» TEXTO DE PARTIDA:
⁂

Todo comienza a cambiar pasando Tucumán. Ya el motor abandona el ritmo monótono que le había impuesto la carretera de línea recta. Las incipientes curvas de la ruta parecen hechas para que el conductor no se duerma. Después de Tucumán, al que llaman ‘el jardín de la República’, los cerros de verde intenso comienzan a emerger de entre la llanura.
-Ya estamos cerca de Salta –se dice con alivio una mujer, extenuada a pesar de que los asientos del ómnibus se convierten en camas absolutas, con televisión particular para cada pasajero y hasta whisky servido por una azafata buenamoza.
No se puede decir ‘Salta’ si no se añade “la linda”. Salta, la linda. Salta asombra y parece inagotable. Todo el año llega a esta provincia turismo de todo el mundo y ya con el verano a cuestas, miles de argentinos llegan al noroeste argentino en busca de algo diferente. Son fundamentalmente familias jóvenes y mochileros que escapan de la gran ciudad que son la costa atlántica o los lagos de Córdoba: tirados en las playas de día, discoteca interminable por la noche.
A Salta se debe llegar con el pecho erguido y la voluntad incólume porque lo que menos se puede hacer en esta provincia es estacionarse. Se vive de viaje en viaje, posiblemente hacia el encuentro de ‘lo otro’ que habita en uno. Puede ser en la soledad de la montaña, en el silencio los valles y quebradas de muchos colores, en las cascadas, en las largas caminatas por senderos difíciles, en los senderos de cornisa por las quebradas en los que a ratos parece estar en juego la vida o hasta algún milagro de fe o los encuentros con seres mitológicos.
“Los turistas vienen y se quieren quedar. Los salteños no nos queremos ir. Y si en algún rato nos vamos, siempre vamos a volver. Me fui a trabajar al campo y volví. No se puede vivir fuera de Salta”, dice Hugo Leguizamón, masticando hojas de coca, tomando un vino y escuchando zamba, música tradicional de la región. Todo es posible en Salta. Pero será más el encuentro con otra forma de vida, más simple y amable, tan gauchesca e indígena, con su folclore sobre los hombros, tan parecido al sur de Bolivia y tan distinto a Buenos Aires, falazmente identificada como la Argentina.

⁂

» LÍNEAS EXTRAÍDAS:
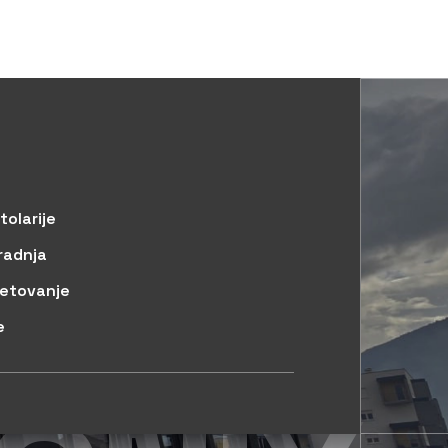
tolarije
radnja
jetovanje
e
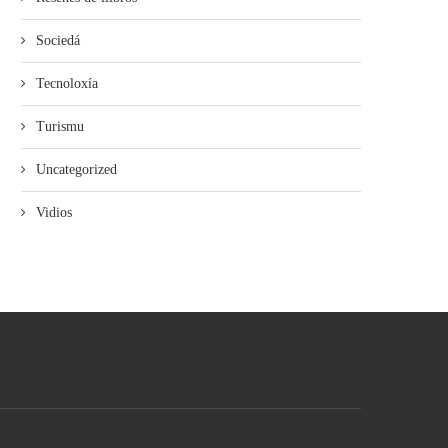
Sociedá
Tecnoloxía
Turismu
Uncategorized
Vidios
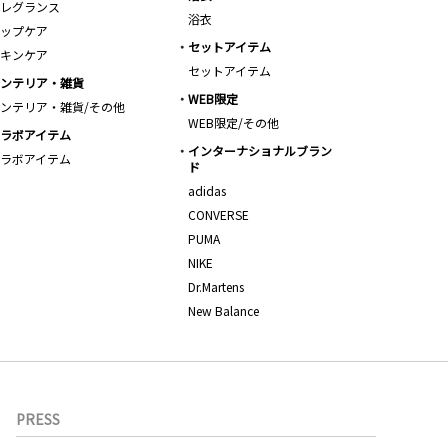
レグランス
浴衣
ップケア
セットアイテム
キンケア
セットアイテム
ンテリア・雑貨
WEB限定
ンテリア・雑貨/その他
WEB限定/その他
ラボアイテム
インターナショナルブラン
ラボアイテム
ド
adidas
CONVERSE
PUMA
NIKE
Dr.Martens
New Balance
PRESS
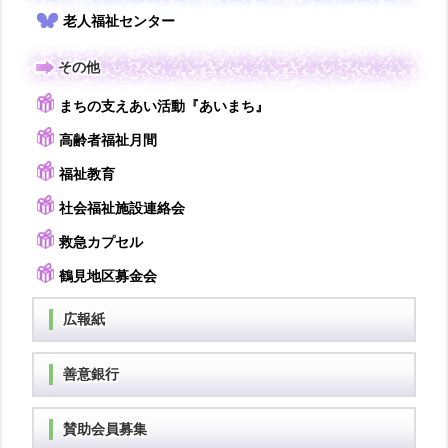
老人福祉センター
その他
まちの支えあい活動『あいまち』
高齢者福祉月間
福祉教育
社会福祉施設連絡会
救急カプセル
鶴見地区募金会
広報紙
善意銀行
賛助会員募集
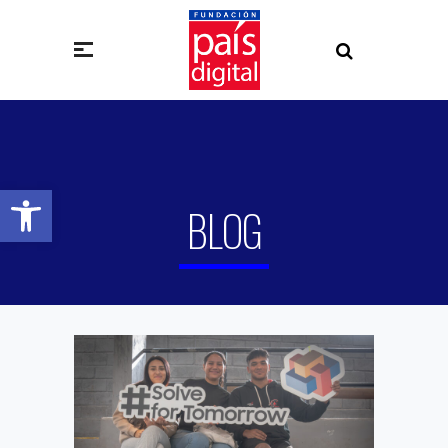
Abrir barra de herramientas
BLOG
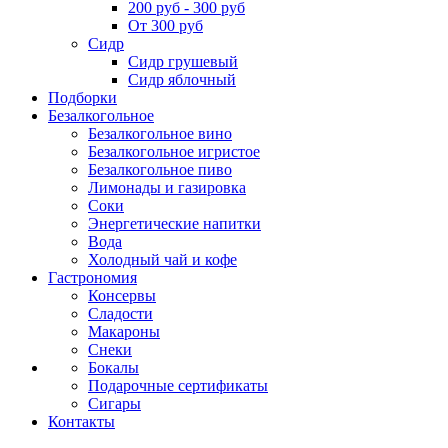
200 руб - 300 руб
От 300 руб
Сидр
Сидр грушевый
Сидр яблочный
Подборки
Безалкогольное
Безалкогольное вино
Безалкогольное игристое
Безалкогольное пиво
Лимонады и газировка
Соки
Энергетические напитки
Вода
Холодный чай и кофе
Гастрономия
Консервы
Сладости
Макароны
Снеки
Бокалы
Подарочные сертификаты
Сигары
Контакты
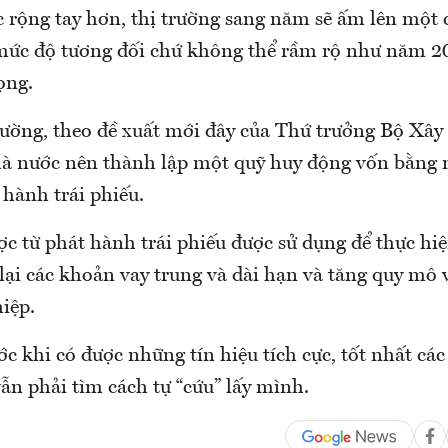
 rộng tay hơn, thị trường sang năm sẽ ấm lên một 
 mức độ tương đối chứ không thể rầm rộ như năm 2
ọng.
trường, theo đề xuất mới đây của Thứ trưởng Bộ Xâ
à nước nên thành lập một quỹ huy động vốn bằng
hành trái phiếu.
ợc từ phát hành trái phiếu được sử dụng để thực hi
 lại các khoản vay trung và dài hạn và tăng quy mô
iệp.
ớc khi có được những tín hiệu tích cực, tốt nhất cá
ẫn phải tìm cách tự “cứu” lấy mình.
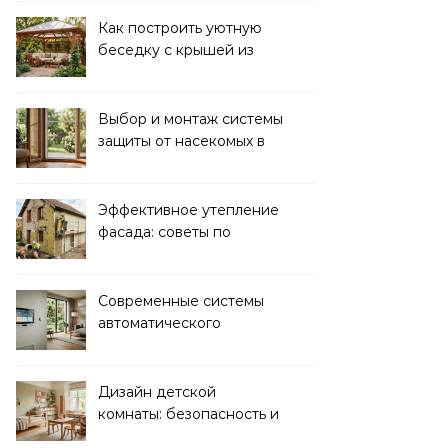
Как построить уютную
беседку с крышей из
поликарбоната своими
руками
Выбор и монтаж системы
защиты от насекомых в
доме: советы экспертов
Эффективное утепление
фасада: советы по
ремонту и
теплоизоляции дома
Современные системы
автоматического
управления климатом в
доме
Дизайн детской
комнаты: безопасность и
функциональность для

⁂

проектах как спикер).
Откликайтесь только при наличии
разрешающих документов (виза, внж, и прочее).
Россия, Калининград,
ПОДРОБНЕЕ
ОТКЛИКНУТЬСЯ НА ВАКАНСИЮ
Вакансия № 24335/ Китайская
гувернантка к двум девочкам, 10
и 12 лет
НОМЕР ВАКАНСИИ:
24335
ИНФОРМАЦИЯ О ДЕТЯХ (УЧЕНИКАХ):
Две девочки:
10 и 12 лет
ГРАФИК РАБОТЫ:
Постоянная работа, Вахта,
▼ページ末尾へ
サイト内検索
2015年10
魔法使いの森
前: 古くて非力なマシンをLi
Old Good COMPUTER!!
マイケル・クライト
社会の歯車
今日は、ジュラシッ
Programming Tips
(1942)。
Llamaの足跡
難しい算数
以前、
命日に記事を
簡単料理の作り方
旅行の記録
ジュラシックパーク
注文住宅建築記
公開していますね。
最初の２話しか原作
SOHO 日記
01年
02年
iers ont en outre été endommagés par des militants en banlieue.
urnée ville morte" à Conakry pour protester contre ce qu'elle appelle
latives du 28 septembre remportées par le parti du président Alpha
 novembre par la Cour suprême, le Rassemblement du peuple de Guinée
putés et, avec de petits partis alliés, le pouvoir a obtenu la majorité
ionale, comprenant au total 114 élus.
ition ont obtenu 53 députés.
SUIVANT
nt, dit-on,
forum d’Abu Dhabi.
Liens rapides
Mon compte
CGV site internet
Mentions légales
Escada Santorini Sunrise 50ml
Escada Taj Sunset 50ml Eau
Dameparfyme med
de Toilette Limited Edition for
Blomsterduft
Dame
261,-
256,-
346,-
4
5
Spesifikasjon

⁂

» CONSIGNA:
Devuelva de forma literal el pasaje del texto sobre Salta que comienza con las palabras que contienen "No se puede decir" y concluye con "por la noche.".

» RESULTADO:
No se puede decir ‘Salta’ si no se añade “la linda”. Salta, la linda. Salta asombra y parece inagotable. Todo el año llega a esta provincia turismo de todo el mundo y ya con el verano a cuestas, miles de argentinos llegan al noroeste argentino en busca de algo diferente. Son fundamentalmente familias jóvenes y mochileros que escapan de la gran ciudad que son la costa atlántica o los lagos de Córdoba: tirados en las playas de día, discoteca interminable por la noche.